• CHALLENGE A:
Rewrite the passage of the Terravive article starting at "Joseph A. Swider ’88 co-owns" and ending at "Kyle La Ferriere.", putting "utensils" in place of "cutlery".
• CHALLENGE B:
Carry on the Terravive article from the point where it stops.

Start of ARTICLE

Joseph A. Swider ’88 co-owns and is vice president and chief operating officer of Terravive, a company manufacturing products such as drinking straws, cutlery, take-out containers, bags, and film using plant-based materials.—Photo courtesy Kyle La Ferriere.

Joseph A. Swider ’88 is a longtime entrepreneur who has specialized in improving the performance of corporations involved in a range of fields, including mining and oil and gas development and in building companies that develop and bring to market what he describes as “high-value advanced technologies,” such as fiber optics, artificial intelligence, power systems, and nanotechnology.

It is somewhat surprising then that, with this extensive experience at technology’s sharp edge, Swider discovered Terravive, the company he now co-owns and serves as vice president and chief operating officer, in an old-fashioned way: A physical newspaper. Reading the Richmond Times-Dispatch one morning in 2019, Swider saw an item about an event at Lighthouse Labs, a Richmond-based organization that bills itself as “an equity-free, early-stage startup accelerator.”

One of the people profiled in the story was Julianna Keeling, who was looking to take a business that created biodegradable products and which she had begun in college to the next level. Swider remembers thinking, “That’s really interesting.” So, too, was the timing. Swider “finished a couple of consulting assignments. So, I marched down to the Lighthouse Labs building the first day of the event and said I would like to meet her.” The connection was immediate. “I fully understood and supported what she wanted to do,” Swider remembers. Undoubtedly, the connection was made easier by a shared experience: Both had attended college in Lexington; Keeling at Washington and Lee University, and Swider at VMI. “I often tell people that the story of our company is, at its heart, a Lexington story.”

End of ARTICLE
Start of SOURCE EXCERPT

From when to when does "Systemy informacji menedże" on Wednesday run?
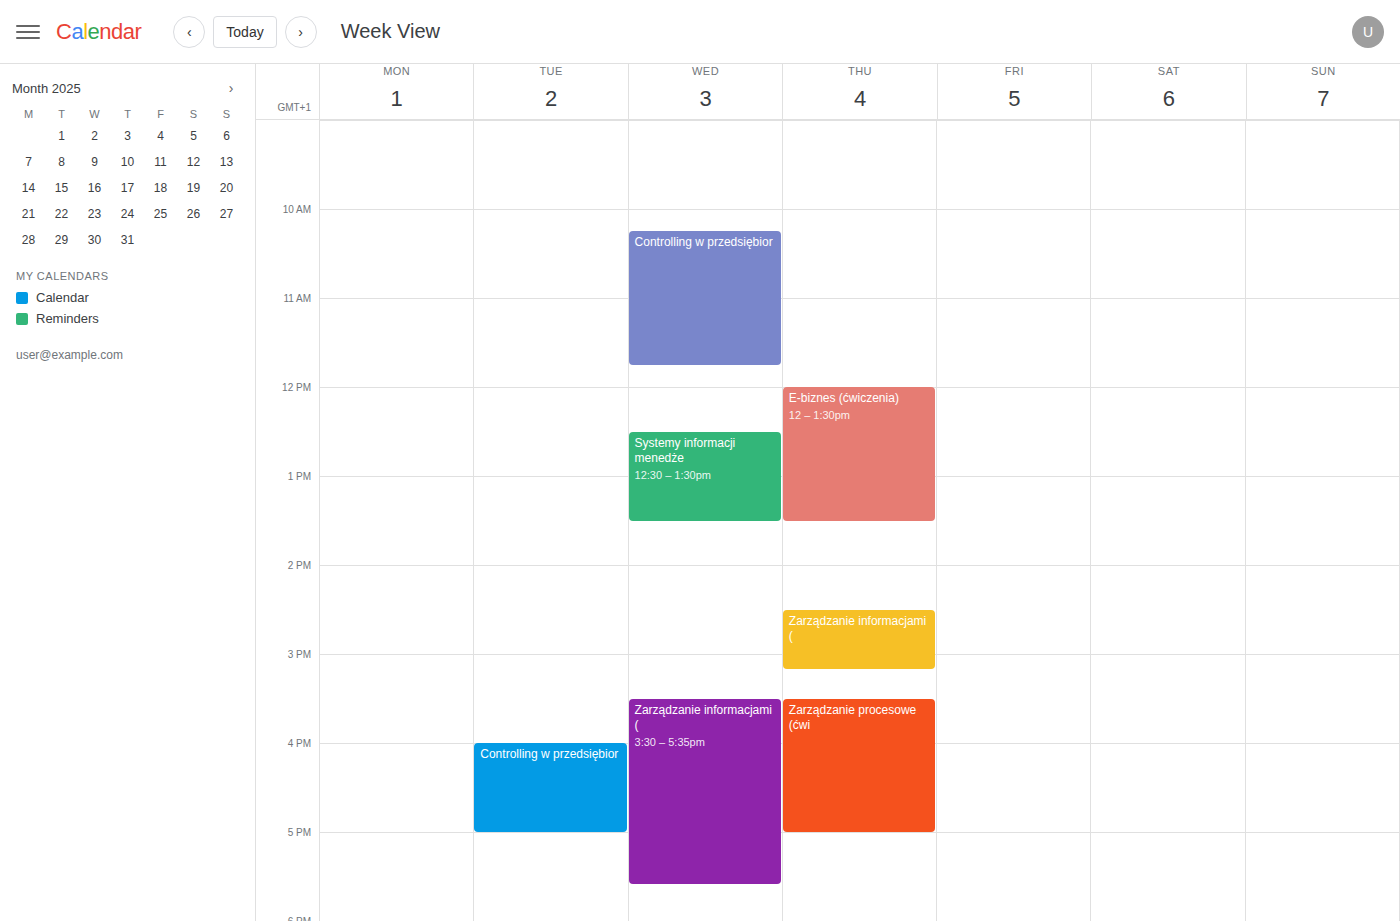
12:30 PM to 1:30 PMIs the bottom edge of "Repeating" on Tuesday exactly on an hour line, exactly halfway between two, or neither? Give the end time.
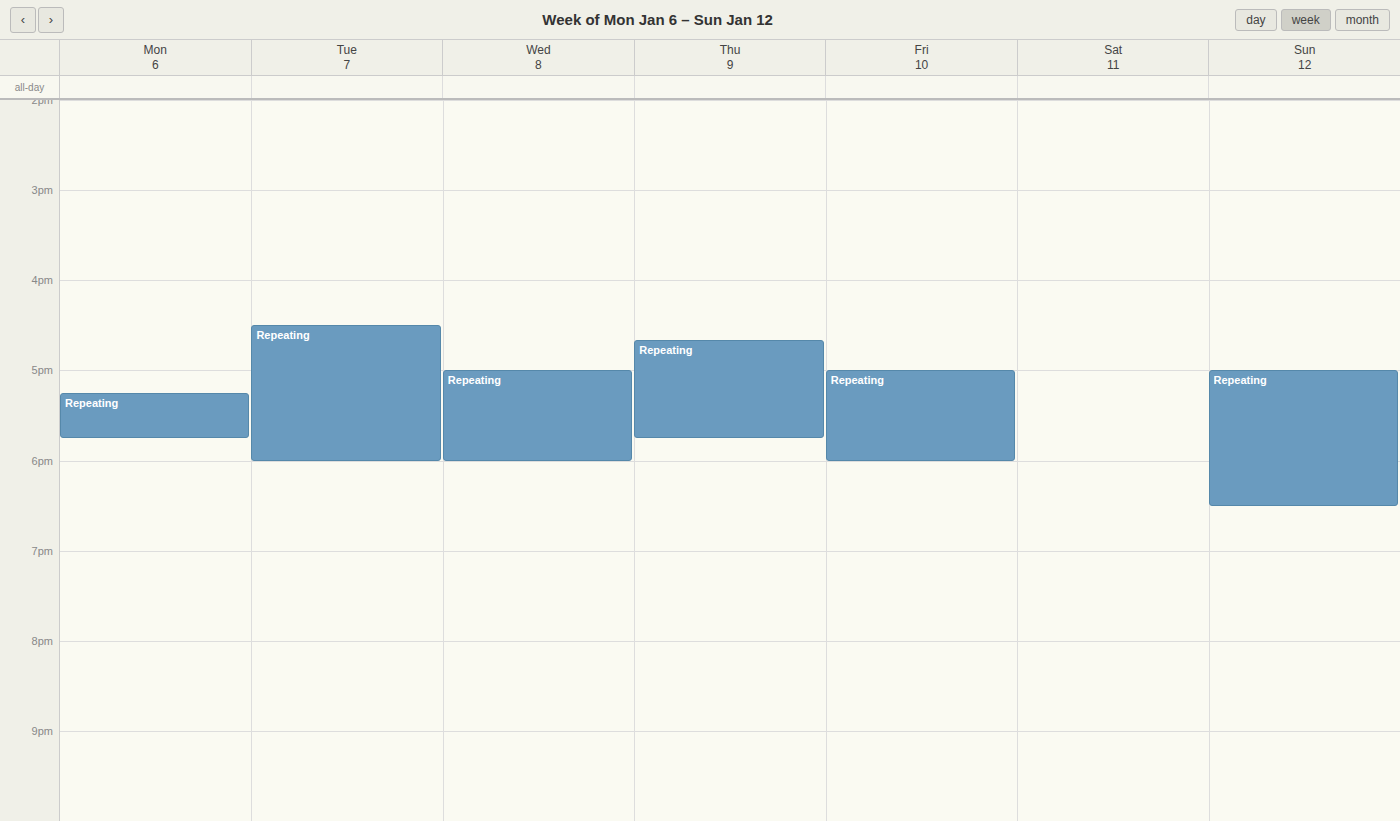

End of SOURCE EXCERPT

• OUTPUT A:
Joseph A. Swider ’88 co-owns and is vice president and chief operating officer of Terravive, a company manufacturing products such as drinking straws, utensils, take-out containers, bags, and film using plant-based materials.—Photo courtesy Kyle La Ferriere.

• OUTPUT B:
Swider’s part of this Lexington story began near Pittsburgh, Pennsylvania, where he grew up. He was drawn to military service by the examples of his father, who served during the Vietnam era, and his maternal grandfather, who served in World War II. “In high school, I was extremely patriotic, and I had thoughts of enlisting, but my mother said, ‘No, you should go to college.’” Swider began the process, therefore, of applying to the U.S. Naval Academy. He was nominated and waiting on the academy’s admissions decision when he attended a college recruiting event in downtown Pittsburgh. There, he met VMI representatives who urged him to apply. He did and was almost immediately accepted. It was then, he admits, “I really started learning about VMI.”

Attending an alumni event in Pittsburgh, he discovered the strong bonds among alumni. “There were about 50-60 people there,” Swider recalled. “Part of the meeting was that everyone stood up and said what they were doing. In 1984, things were tough economically in Pittsburgh, and a lot of people had lost their jobs. So, several of the alumni announced they were unemployed, and immediately, others offered to help. I saw how tight this group was, and that told me, ‘This is a great school.’”

As a cadet, Swider majored in mechanical engineering and then served as a U.S. Navy surface warfare officer for four years. “You remember the old recruiting poster, ‘Join the Navy and See the World?’ Well, I was the poster boy for that one.” While serving on two warships, he visited 48 ports in 24 countries.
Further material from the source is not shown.